▸ AUFGABENSTELLUNG
Gib bitte alle Zeilen unten erneut wieder und tausche dabei "Naaya" gegen "NAAYA"; alles andere bleibt unverändert. Lass die Bilder in der Antwort weg.
-------- GEZEIGTE ZEILEN
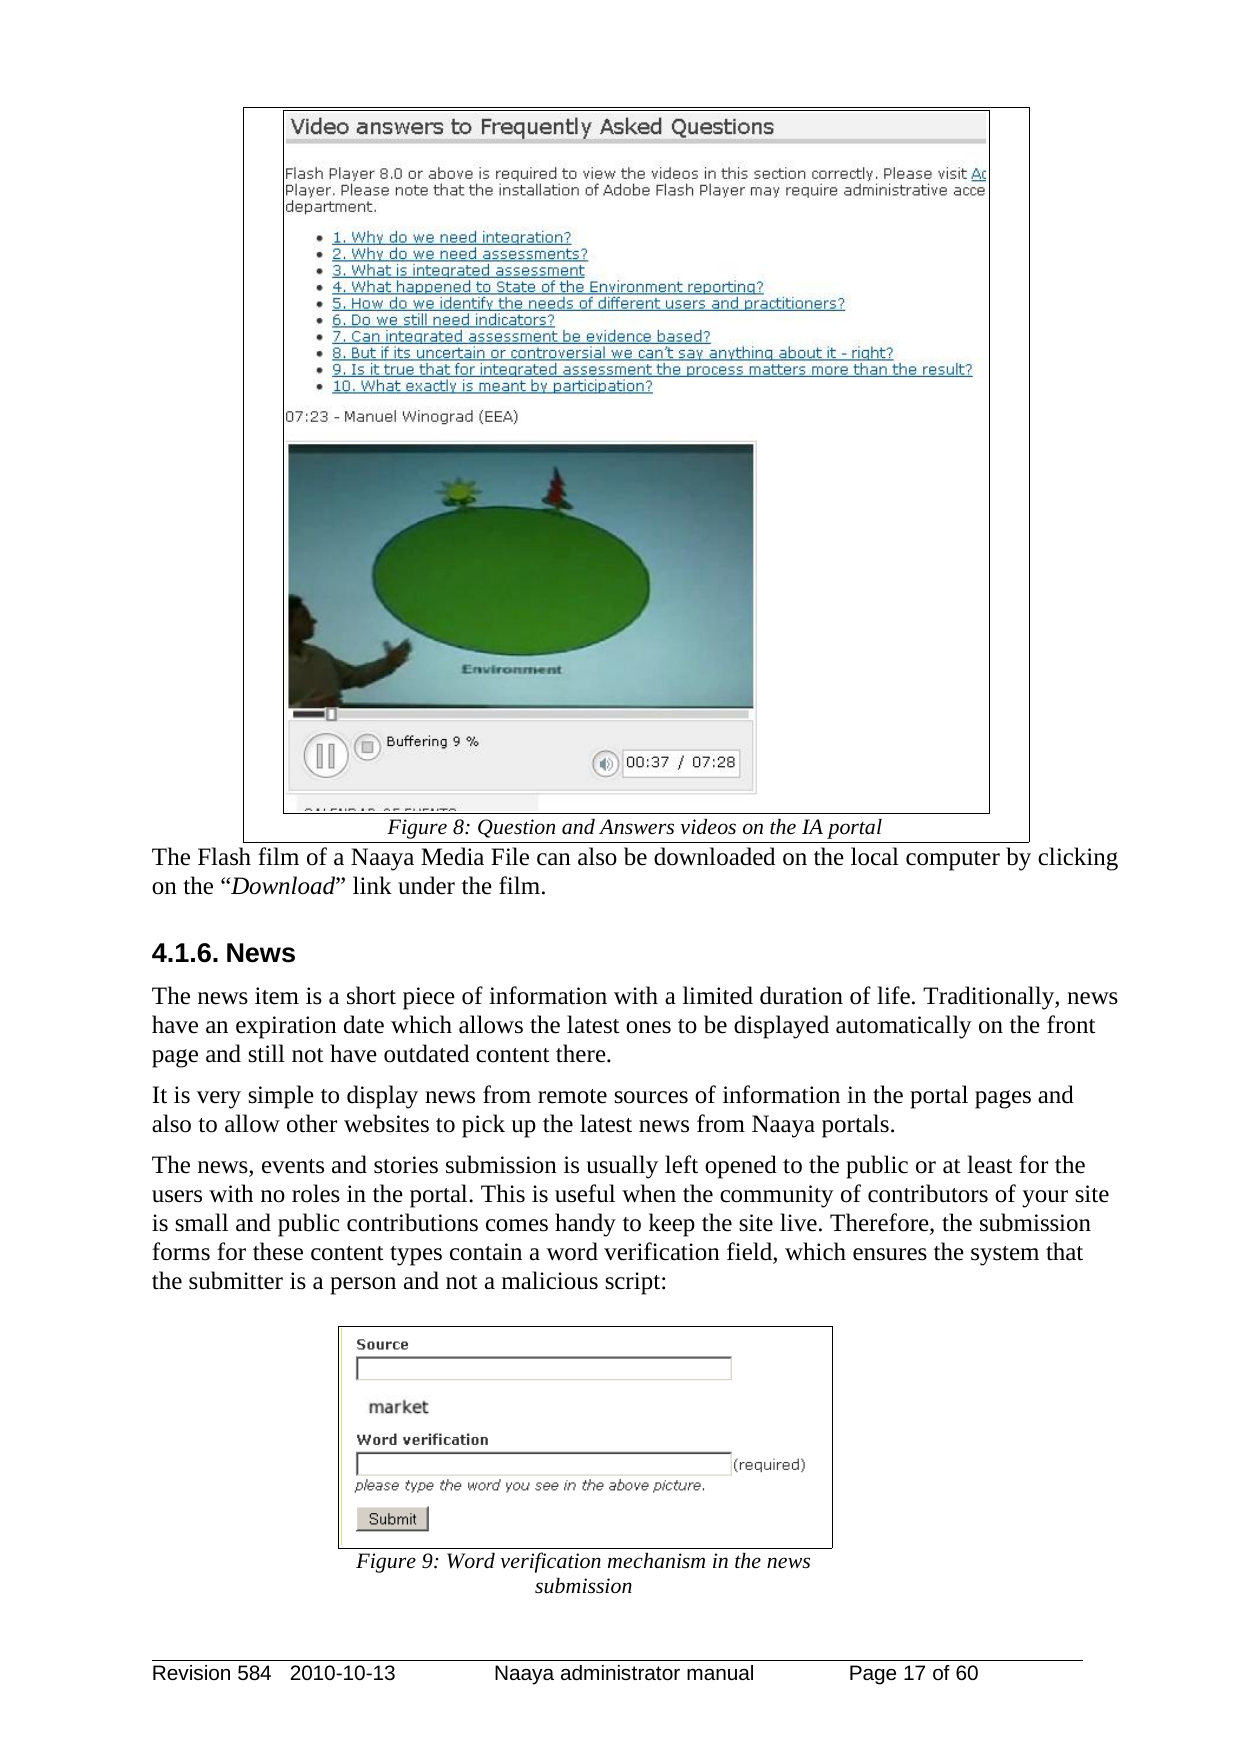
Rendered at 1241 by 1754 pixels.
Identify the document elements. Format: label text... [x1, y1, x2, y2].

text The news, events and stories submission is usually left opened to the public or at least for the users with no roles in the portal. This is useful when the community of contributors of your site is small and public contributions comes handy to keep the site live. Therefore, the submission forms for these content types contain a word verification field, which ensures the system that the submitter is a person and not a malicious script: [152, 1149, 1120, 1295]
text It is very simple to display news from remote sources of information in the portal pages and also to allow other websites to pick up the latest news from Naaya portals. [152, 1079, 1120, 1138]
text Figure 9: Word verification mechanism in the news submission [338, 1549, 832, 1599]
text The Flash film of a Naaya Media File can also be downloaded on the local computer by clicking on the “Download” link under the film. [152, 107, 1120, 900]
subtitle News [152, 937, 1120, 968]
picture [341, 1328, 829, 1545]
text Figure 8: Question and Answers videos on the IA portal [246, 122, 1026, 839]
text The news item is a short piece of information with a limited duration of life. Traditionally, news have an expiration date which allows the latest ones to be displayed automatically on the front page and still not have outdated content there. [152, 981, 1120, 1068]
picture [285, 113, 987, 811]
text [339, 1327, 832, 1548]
----------------
▸ RICHTIGE ANTWORT
Rendered at 1241 by 1754 pixels.
Identify the document elements. Format: label text... [x1, y1, x2, y2].

text The news, events and stories submission is usually left opened to the public or at least for the users with no roles in the portal. This is useful when the community of contributors of your site is small and public contributions comes handy to keep the site live. Therefore, the submission forms for these content types contain a word verification field, which ensures the system that the submitter is a person and not a malicious script: [152, 1149, 1120, 1295]
text It is very simple to display news from remote sources of information in the portal pages and also to allow other websites to pick up the latest news from NAAYA portals. [152, 1079, 1120, 1138]
text Figure 9: Word verification mechanism in the news submission [338, 1549, 832, 1599]
text The Flash film of a NAAYA Media File can also be downloaded on the local computer by clicking on the “Download” link under the film. [152, 107, 1120, 900]
subtitle News [152, 937, 1120, 968]
picture [341, 1328, 829, 1545]
text Figure 8: Question and Answers videos on the IA portal [246, 122, 1026, 839]
text The news item is a short piece of information with a limited duration of life. Traditionally, news have an expiration date which allows the latest ones to be displayed automatically on the front page and still not have outdated content there. [152, 981, 1120, 1068]
picture [285, 113, 987, 811]
text [339, 1327, 832, 1548]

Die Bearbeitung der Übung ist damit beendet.